Ася особо не переживала, хотя впервые увидеть Кирилла, по-хозяйски обхватившего Настю за талию, было не особенно приятно. Но она не изображала трагедии, не выясняла отношений — продолжала и с Савчишиным, и с Попцовой поддерживать ровные товарищеские отношения. Чем, кажется, удивляла Кирилла, хотя он тоже помалкивал.
Не страдала она и оттого, что все вокруг ходили парочками, а некоторые из парочек к четвертому курсу уже переженились. Ей казалось, что просто еще не пришло ее время, что нужно встретить «своего» человека — и что, встретив его, она сразу поймет это. И когда они со Стасом вместе мыли пса-найденыша, а потом гуляли по Воробьевым горам, она впервые чувствовала, что сердце бьется как-то иначе. И сейчас это ощущение становилось все сильнее, пока троллейбус слишком медленно и неуклюже выруливал на Ленинградский проспект.
У Белорусского вокзала, как всегда, стояли глухие пробки. Ася постаралась справиться с волнением. Да, нужно думать о деле, а не о том, как Он встретит ее… Да, как там сказала хозяйка питомника? Что знает адрес и телефоны владельцев, которые потеряли палевого ховаварта во время поездки на дачу и очень долго искали его повсюду. И что хотя пес, конечно, за эти годы утрачен для клубного воспроизводства, но они несомненно будут рады его возвращению в семью.
Наконец троллейбус остановился, она выскочила и почти бегом помчалась по Новой Башиловке к знакомому дому. Консьержка узнала ее, открыла дверь, замахала рукой, видно, хотела что-то сказать, но, пока выбиралась из своей каморки у входа, Ася уже припустила вверх по лестнице, не дожидаясь лифта.
На двери квартиры белела приклеенная полоска бумаги с неразборчивой надписью и синей печатью. Ася постояла в нерешительности, зачем-то нажала на кнопку звонка. Слышно было, как за дверью залилась его трель.
Ася разочарованно спустилась по лестнице до первого этажа.
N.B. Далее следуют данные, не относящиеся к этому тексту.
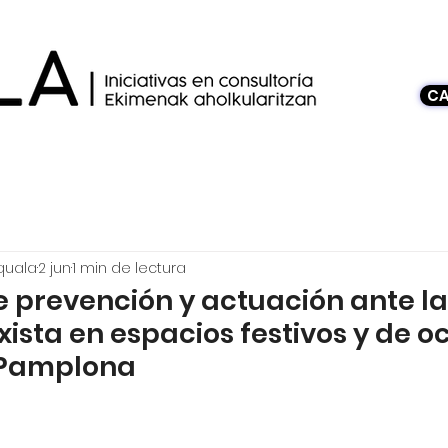
CA
quala
2 jun
1 min de lectura
e prevención y actuación ante la
xista en espacios festivos y de o
 Pamplona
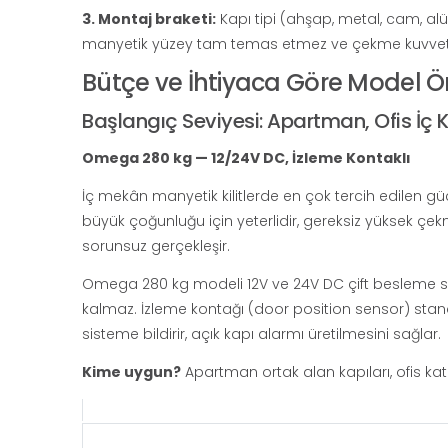
3. Montaj braketi:
Kapı tipi (ahşap, metal, cam, alü
manyetik yüzey tam temas etmez ve çekme kuvveti
Bütçe ve İhtiyaca Göre Model Ön
Başlangıç Seviyesi: Apartman, Ofis İç 
Omega 280 kg — 12/24V DC, İzleme Kontaklı
İç mekân manyetik kilitlerde en çok tercih edilen güç 
büyük çoğunluğu için yeterlidir, gereksiz yüksek ç
sorunsuz gerçekleşir.
Omega 280 kg modeli 12V ve 24V DC çift besleme s
kalmaz. İzleme kontağı (door position sensor) stan
sisteme bildirir, açık kapı alarmı üretilmesini sağlar.
Kime uygun?
Apartman ortak alan kapıları, ofis kat g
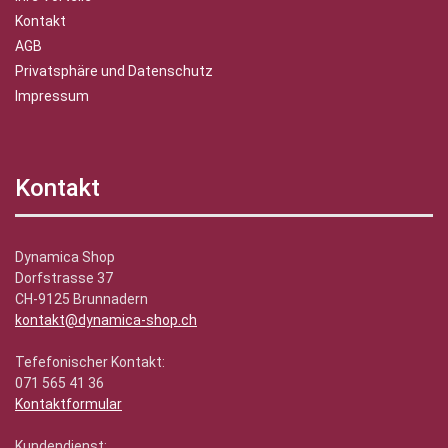
Kontakt
AGB
Privatsphäre und Datenschutz
Impressum
Kontakt
Dynamica Shop
Dorfstrasse 37
CH-9125 Brunnadern
kontakt@dynamica-shop.ch
Tefefonischer Kontakt:
071 565 41 36
Kontaktformular
Kundendienst:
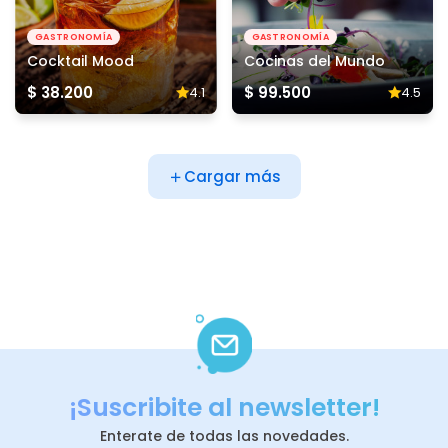
GASTRONOMÍA
GASTRONOMÍA
Cocktail Mood
Cocinas del Mundo
$ 38.200
$ 99.500
4.1
4.5
Cargar más
¡Suscribite al newsletter!
Enterate de todas las novedades.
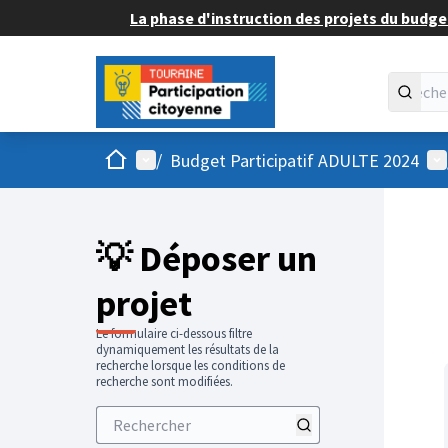
La phase d'instruction des projets du budget
Accueil
Menu principal
Me
/
Budget Participatif ADULTE 2024
💡 Déposer un
projet
Le formulaire ci-dessous filtre
dynamiquement les résultats de la
recherche lorsque les conditions de
recherche sont modifiées.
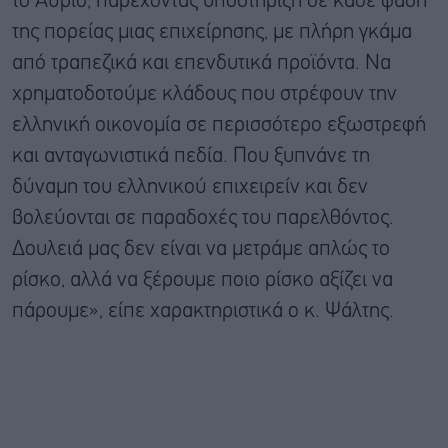
το Αύριο, παρέχοντας υποστήριξη σε κάθε φάση
της πορείας μιας επιχείρησης, με πλήρη γκάμα
από τραπεζικά και επενδυτικά προϊόντα. Να
χρηματοδοτούμε κλάδους που στρέφουν την
ελληνική οικονομία σε περισσότερο εξωστρεφή
και ανταγωνιστικά πεδία. Που ξυπνάνε τη
δύναμη του ελληνικού επιχειρείν και δεν
βολεύονται σε παραδοχές του παρελθόντος.
Δουλειά μας δεν είναι να μετράμε απλώς το
ρίσκο, αλλά να ξέρουμε ποιο ρίσκο αξίζει να
πάρουμε», είπε χαρακτηριστικά ο κ. Ψάλτης.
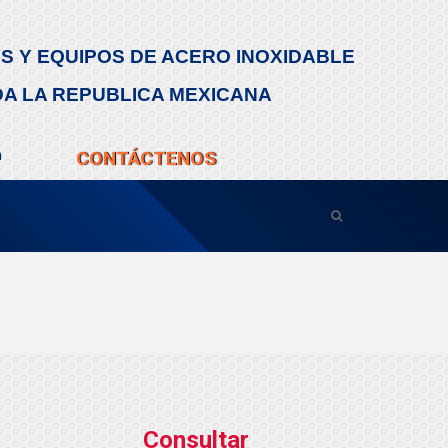
S Y EQUIPOS DE ACERO INOXIDABLE
DA LA REPUBLICA MEXICANA
m
CONTÁCTENOS
Consultar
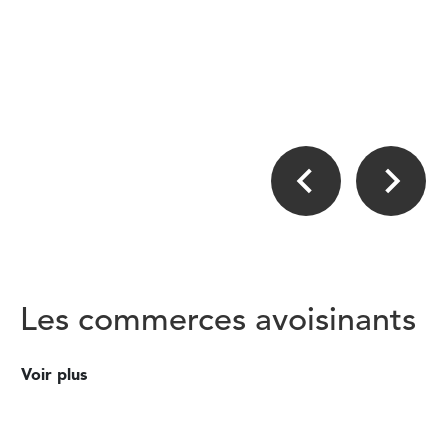
Les commerces avoisinants
Voir plus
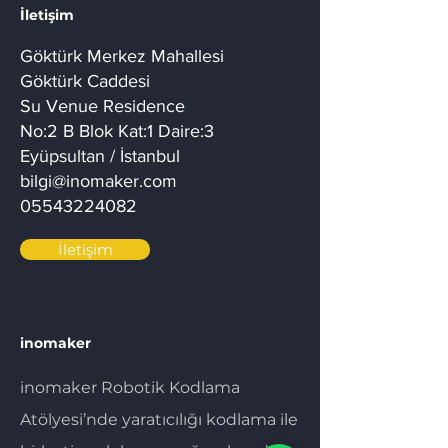
İletişim
Göktürk Merkez Mahallesi
Göktürk Caddesi
Su Venue Residence
No:2 B Blok Kat:1 Daire:3
Eyüpsultan / İstanbul
bilgi@inomaker.com
05543224082
İletişim
inomaker
inomaker Robotik Kodlama
Atölyesi’nde yaratıcılığı kodlama ile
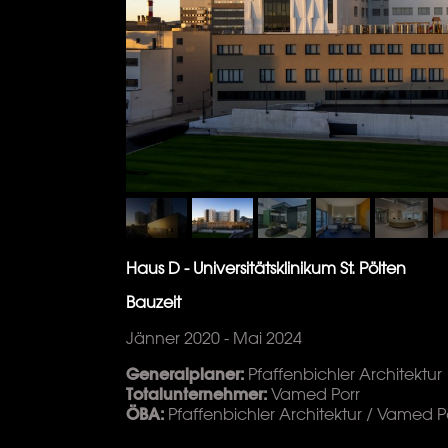
Haus D - Universitätsklinikum St. Pölten
Bauzeit
Jänner 2020 - Mai 2024
Generalplaner:
Pfaffenbichler Architektur
Totalunternehmer:
Vamed Porr
ÖBA:
Pfaffenbichler Architektur / Vamed P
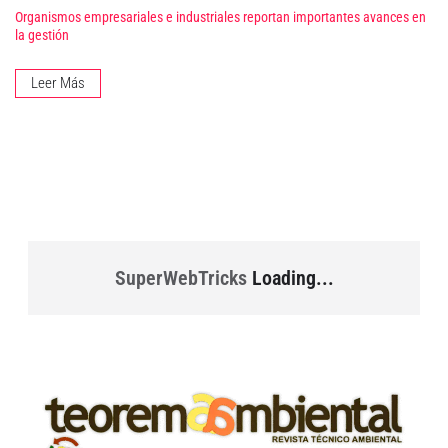
Organismos empresariales e industriales reportan importantes avances en
la gestión
Leer Más
SuperWebTricks
Loading...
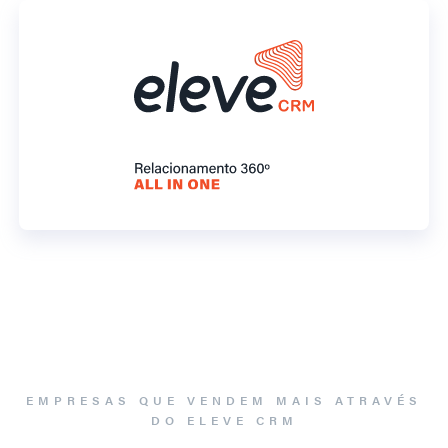
EMPRESAS QUE VENDEM MAIS ATRAVÉS
DO ELEVE CRM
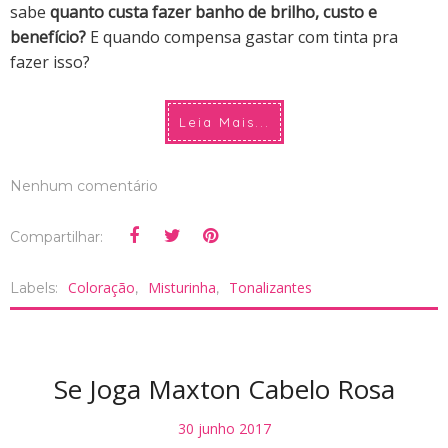
sabe
quanto custa fazer banho de brilho, custo e
benefício?
E quando compensa gastar com tinta pra
fazer isso?
Leia Mais...
Nenhum comentário
Compartilhar:
Coloração
Misturinha
Tonalizantes
Labels:
,
,
Se Joga Maxton Cabelo Rosa
30 junho 2017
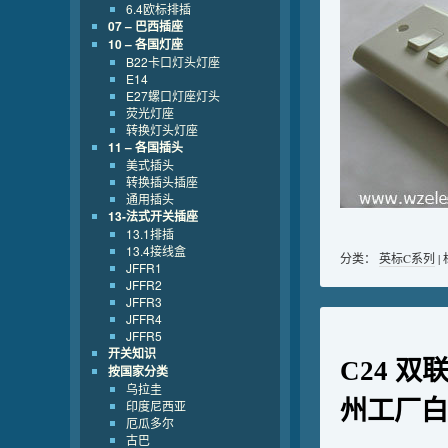
6.4欧标排插
07 – 巴西插座
10 – 各国灯座
B22卡口灯头灯座
E14
E27螺口灯座灯头
荧光灯座
转换灯头灯座
11 – 各国插头
美式插头
转换插头插座
通用插头
13-法式开关插座
13.1排插
13.4接线盒
分类：
英标C系列
|
JFFR1
JFFR2
JFFR3
JFFR4
JFFR5
开关知识
C24 双
按国家分类
乌拉圭
州工厂白
印度尼西亚
厄瓜多尔
古巴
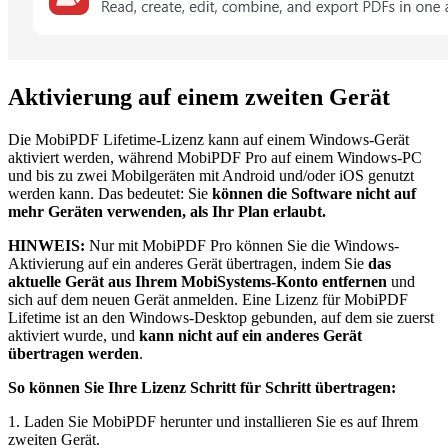
Aktivierung auf einem zweiten Gerät
Die MobiPDF Lifetime-Lizenz kann auf einem Windows-Gerät
aktiviert werden, während MobiPDF Pro auf einem Windows-PC
und bis zu zwei Mobilgeräten mit Android und/oder iOS genutzt
werden kann. Das bedeutet: Sie
können die Software nicht auf
mehr Geräten verwenden, als Ihr Plan erlaubt.
HINWEIS:
Nur mit MobiPDF Pro können Sie die Windows-
Aktivierung auf ein anderes Gerät übertragen, indem Sie
das
aktuelle Gerät aus Ihrem MobiSystems-Konto entfernen
und
sich auf dem neuen Gerät anmelden. Eine Lizenz für MobiPDF
Lifetime ist an den Windows-Desktop gebunden, auf dem sie zuerst
aktiviert wurde, und
kann nicht auf ein anderes Gerät
übertragen werden
.
So können Sie Ihre Lizenz Schritt für Schritt übertragen:
1. Laden Sie MobiPDF herunter und installieren Sie es auf Ihrem
zweiten Gerät.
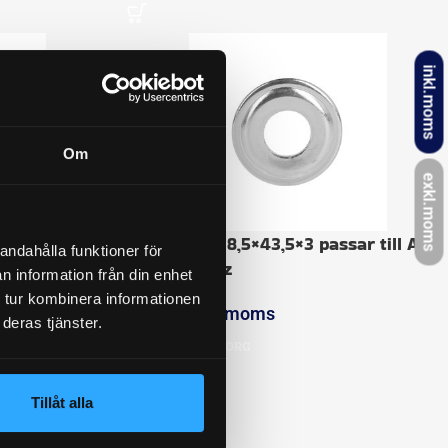
inkl.moms
Om
exkl.moms
Axelbricka 18,5×43,5×3 passar till AL-
andahålla funktioner för
KO och Peitz
n information från din enhet
 tur kombinera informationen
127
kr
inkl. moms
deras tjänster.
LÄGG I VARUKORG
Tillåt alla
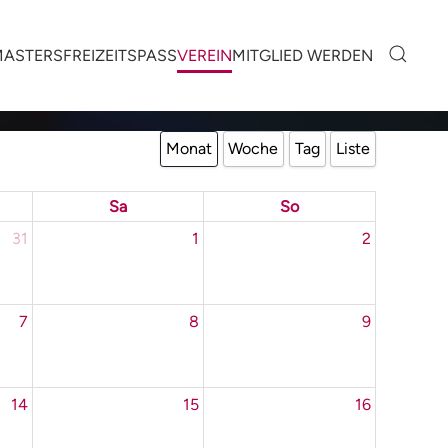
MASTERS
FREIZEITSPASS
VEREIN
MITGLIED WERDEN
Monat
Woche
Tag
Liste
Sa
So
31
1
2
7
8
9
14
15
16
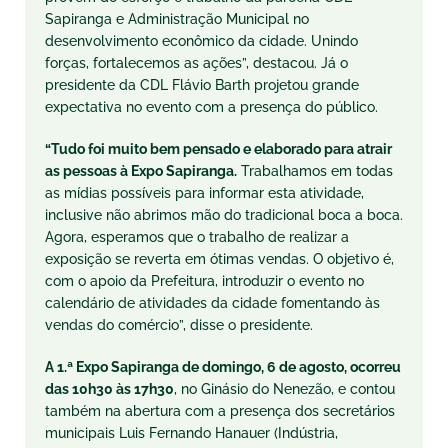
Sapiranga e Administração Municipal no
desenvolvimento econômico da cidade. Unindo
forças, fortalecemos as ações”, destacou. Já o
presidente da CDL Flávio Barth projetou grande
expectativa no evento com a presença do público.
“Tudo foi muito bem pensado e elaborado para atrair
as pessoas à Expo Sapiranga.
Trabalhamos em todas
as mídias possíveis para informar esta atividade,
inclusive não abrimos mão do tradicional boca a boca.
Agora, esperamos que o trabalho de realizar a
exposição se reverta em ótimas vendas. O objetivo é,
com o apoio da Prefeitura, introduzir o evento no
calendário de atividades da cidade fomentando às
vendas do comércio”, disse o presidente.
A 1.ª Expo Sapiranga de domingo, 6 de agosto, ocorreu
das 10h30 às 17h30
, no Ginásio do Nenezão, e contou
também na abertura com a presença dos secretários
municipais Luis Fernando Hanauer (Indústria,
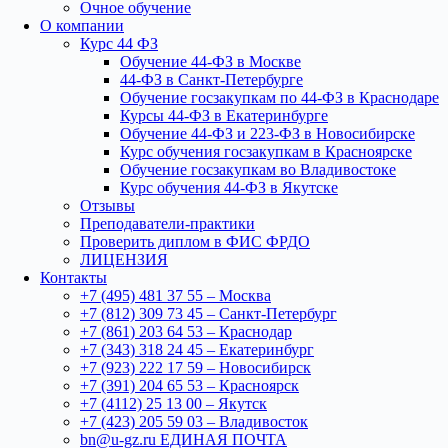
Очное обучение
О компании
Курс 44 ФЗ
Обучение 44-ФЗ в Москве
44-ФЗ в Санкт-Петербурге
Обучение госзакупкам по 44-ФЗ в Краснодаре
Курсы 44-ФЗ в Екатеринбурге
Обучение 44-ФЗ и 223-ФЗ в Новосибирске
Курс обучения госзакупкам в Красноярске
Обучение госзакупкам во Владивостоке
Курс обучения 44-ФЗ в Якутске
Отзывы
Преподаватели-практики
Проверить диплом в ФИС ФРДО
ЛИЦЕНЗИЯ
Контакты
+7 (495) 481 37 55 – Москва
+7 (812) 309 73 45 – Санкт-Петербург
+7 (861) 203 64 53 – Краснодар
+7 (343) 318 24 45 – Екатеринбург
+7 (923) 222 17 59 – Новосибирск
+7 (391) 204 65 53 – Красноярск
+7 (4112) 25 13 00 – Якутск
+7 (423) 205 59 03 – Владивосток
bn@u-gz.ru ЕДИНАЯ ПОЧТА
Консьержка, маленькая круглая старушка, ждала ее, кутаясь в вязаную шаль.
— Ты что же, милая, не слыхала? Я ж тебе кричала — не ходи, нету его! — Она покачала головой. — Ай не слыхала?
— Нет, не слышала. — Ася остановилась. — А что случилось-то?
— Ой, милиции вчера пропасть было! — Консьержка понизила голос. — Пропал жилец-то из 48-й, Поляков его фамилие?
— Да, Поляков Станислав Сергеевич. А что значит — пропал?
— А то и значить. — Консьержка со смаком облизала губы. — Говорят, похитили неизвестные. Ходили тут вчерась милиционеры, опрашивали и меня понятой брали. А там — ужасть! Все перевернуто в квартере, кровища на полу! Видать, убивали его.